Secondary Spontaneous Pneumothorax (SSP)
- SSP carries a poorer prognosis due to the underlying lung pathology, such as COPD or cystic fibrosis.
- These patients are at greater risk for both ipsilateral and contralateral recurrences, especially when the disease is bilateral.
- Management decisions in SSP are often dictated by patient stability, degree of respiratory compromise, and available local resources.
- Persistent air leaks are more frequent and may necessitate early surgical referral, pleurodesis, or use of endobronchial interventions.
- Mortality and morbidity are significantly increased in SSP compared to PSP, particularly in older patients and those with advanced lung disease.
Complications
Misdiagnosis and Delayed Recognition
- Failure to promptly identify pneumothorax can lead to serious outcomes, particularly if it progresses to a tension pneumothorax.

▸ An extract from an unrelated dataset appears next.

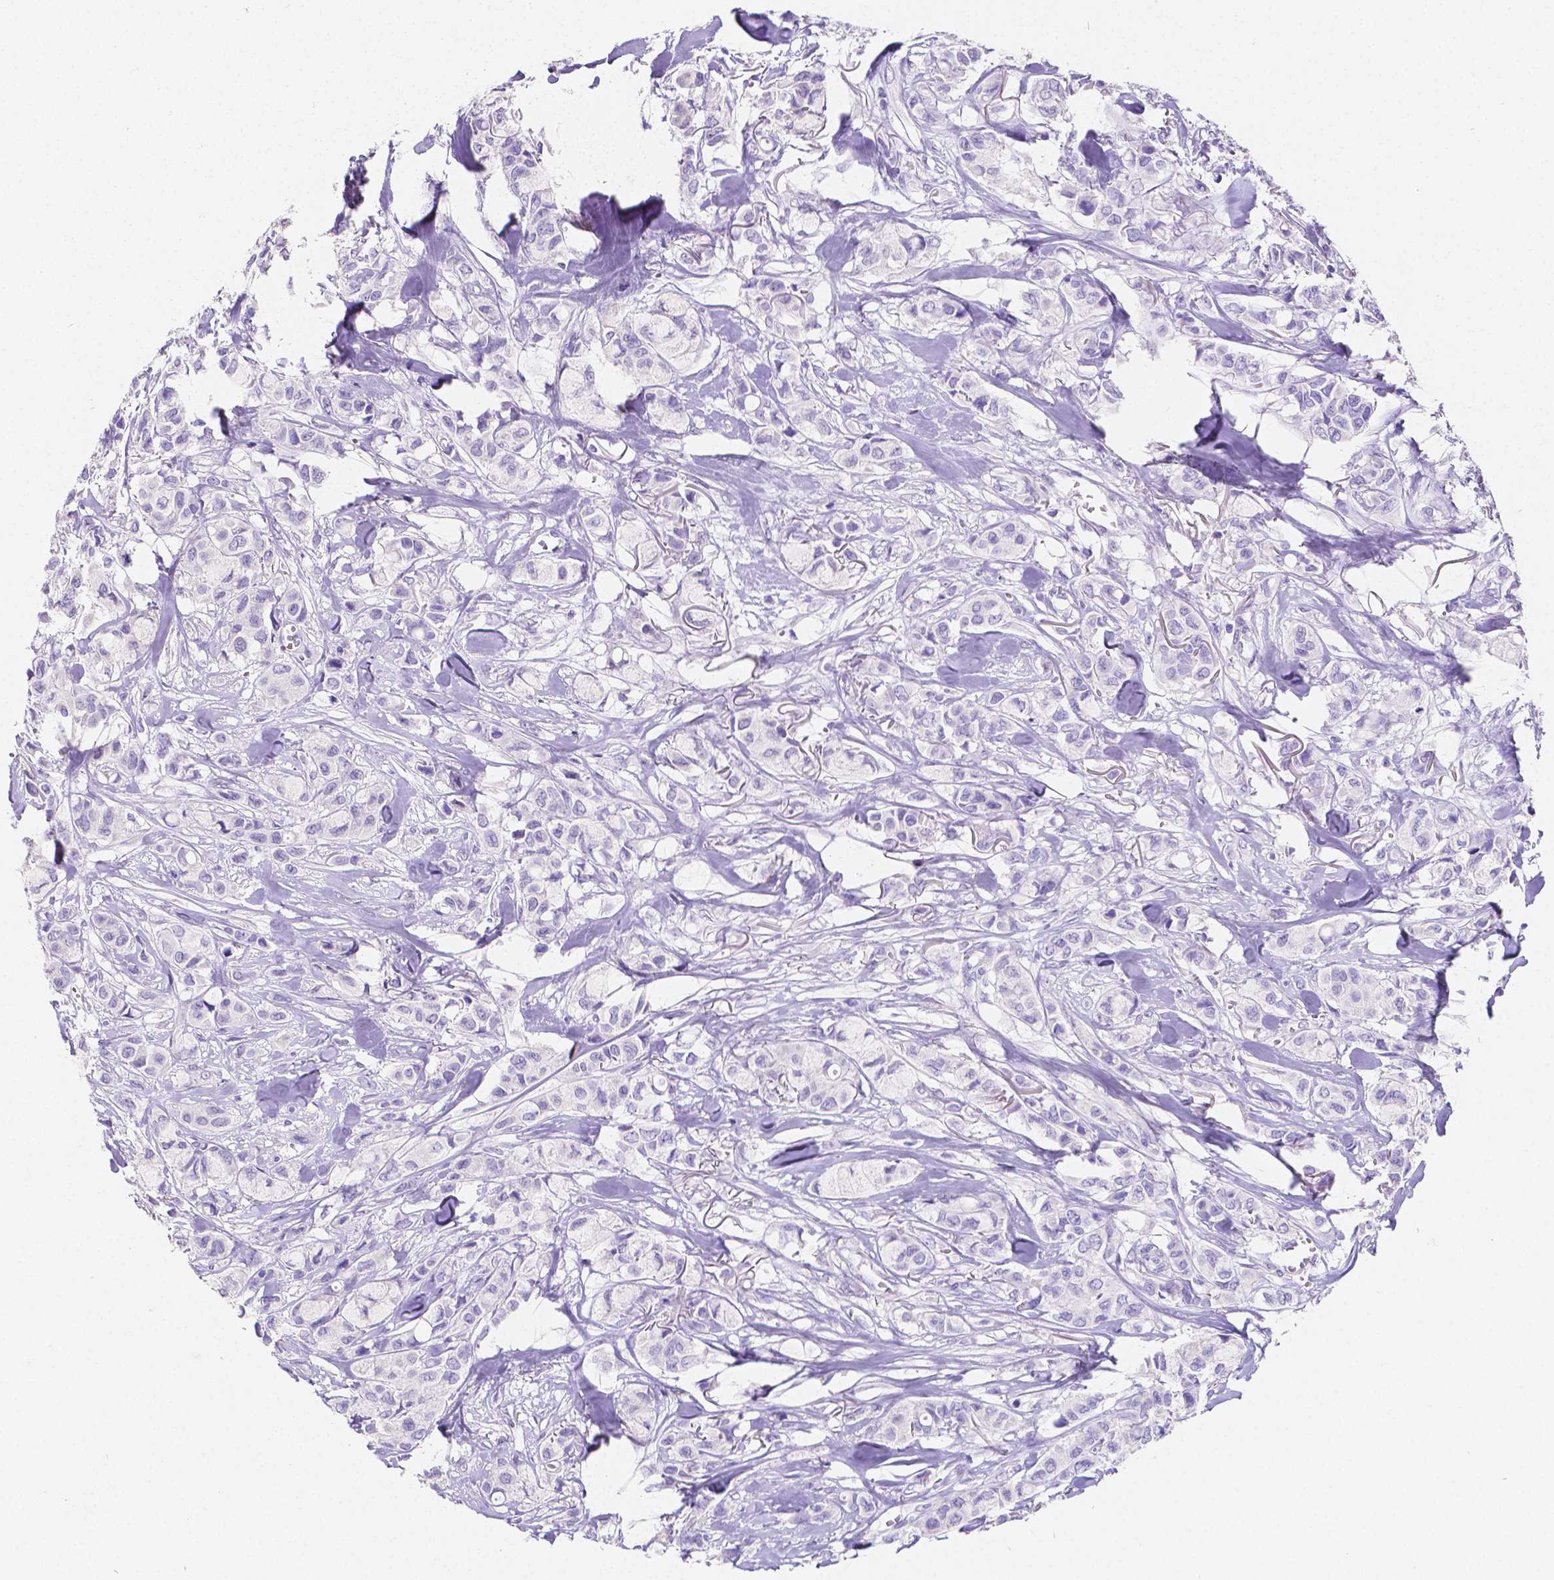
{"staining": {"intensity": "negative", "quantity": "none", "location": "none"}, "tissue": "breast cancer", "cell_type": "Tumor cells", "image_type": "cancer", "snomed": [{"axis": "morphology", "description": "Duct carcinoma"}, {"axis": "topography", "description": "Breast"}], "caption": "This micrograph is of breast cancer (infiltrating ductal carcinoma) stained with IHC to label a protein in brown with the nuclei are counter-stained blue. There is no expression in tumor cells.", "gene": "SATB2", "patient": {"sex": "female", "age": 85}}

- Contributing factors include incomplete history, inadequate examination, lack of imaging, or misinterpretation of radiographic findings.
- Delayed diagnosis increases the risk of:
- Conversion to tension pneumothorax
- Hypoxaemic respiratory failure
- Haemodynamic shock
- Respiratory or cardiac arrest
Procedure-Related Complications
- Iatrogenic harm may arise from emergency interventions such as needle decompression or chest drain placement.
- Potential procedural complications include:
- Lung laceration or failure of the lung to re-expand
- Intercostal vessel or internal mammary artery injury leading to haemothorax
- Persistent air leak or bronchopleural fistula
- Infection at the insertion site or pleural space (empyema)
- Injury to the intercostal neurovascular bundle
- Chest tube-induced arrhythmias
Re-expansion Pulmonary Oedema
- A rare but potentially life-threatening complication following rapid reinflation of a collapsed lung, especially if the pneumothorax has been present for over 72 hours.
- Oedema typically affects the ipsilateral lung but may also involve the contralateral lung.
- Clinical manifestations may include hypoxaemia, hypotension, and respiratory distress requiring mechanical ventilation.
- The exact mechanism is unclear, but likely involves mechanical stress on pulmonary capillaries and reperfusion injury with reactive oxygen species.
- To minimise risk, clinicians often initiate drainage with a water-seal system before applying suction. If full re-expansion is not achieved, gentle low-pressure suction may then be applied.
Talc Pleurodesis-Associated Acute Respiratory Distress Syndrome (ARDS)
- Rarely, systemic inflammatory responses to talc instillation can precipitate ARDS.
- Risk is associated with non-calibrated or small-particle talc.
- Use of size-calibrated talc at appropriate dosages has been shown to significantly reduce this risk, making the procedure generally safe.
Pneumomediastinum
- Air from a pneumothorax can track into the mediastinum, presenting as radiolucent streaks around mediastinal structures on imaging.
- A pathognomonic finding is Hamman’s crunch—a precordial, crunching sound synchronous with the heartbeat, best heard in the left lateral decubitus position.
- While often self-limiting, this complication may require monitoring to exclude associated oesophageal rupture or other serious pathology.